La petición y la orden se transmiten con la misma construcción -ela, pero el verbo dentro va en forma de "que": Etor daitezela esan du — ha dicho que vengan. El propio "que" — …dezala / …dezan: Itxaron dezala — que espere. Una sola -ela sostiene el "que" y el "para que".
Tabla
| sentido | forma | ejemplo |
|---|---|---|
| dijo que… | …ela esan du | Gaixotuta dagoela esan du |
| dijo que… | …dezala(-tezan) esan du | Etor daitezela esan du |
| que (por sí solo) | …dezala / …dezan | Itxaron dezala |
Con ejemplos
- Gaixotuta dagoela esan duHa dicho que está enfermo
- Etor daitezela esan duHa dicho que vengan
- Itxaron dezala, esan diotLe he dicho que espere
Cómo se asienta la regla en la cabeza
Una regla no se aprende con la explicación, sino al intentar usarla y fallar. Por eso la aplicación la trae mezclada con palabras y no como lección aparte: reaparece justo donde se te olvidó.
Preguntas frecuentes
Palabras ajenas: ¿cómo funciona en euskera?

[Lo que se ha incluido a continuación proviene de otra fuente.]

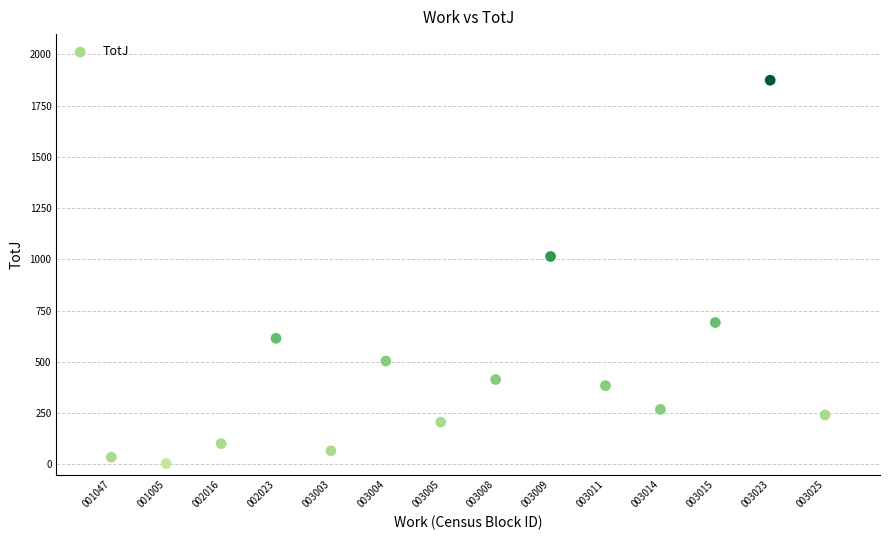

What Y value in the scatter plot is closest to 939?

1014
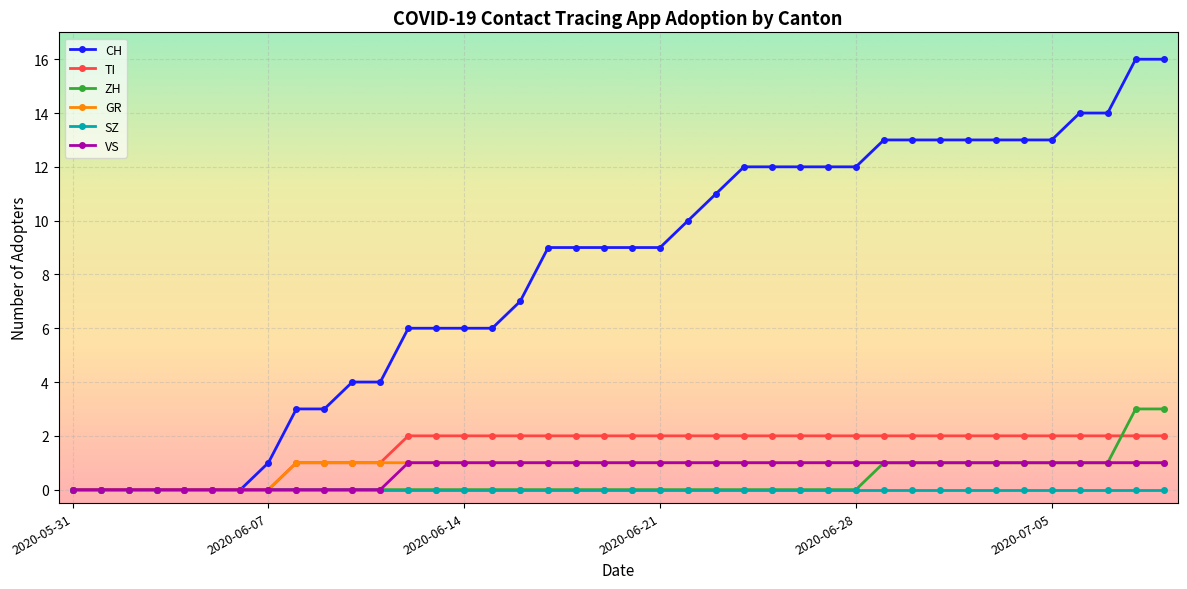

What is the value of the CH point at the 20th from the left?

9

La voz ajena el vasco la pega al verbo con la forma -ela: Gaixotuta dagoela esan du — ha dicho que está enfermo, literalmente "enfermo-estando ha dicho". La forma es una para todos los tiempos: cambia solo "esan du" — ha dicho — o "esan zuen" — dijo entonces.
¿Cómo se ve en una frase de ejemplo euskera?
«Gaixotuta dagoela esan du» — Ha dicho que está enfermo. La regla se prueba mejor con frases así que memorizándola como fórmula: en la conversación aflora justamente la frase.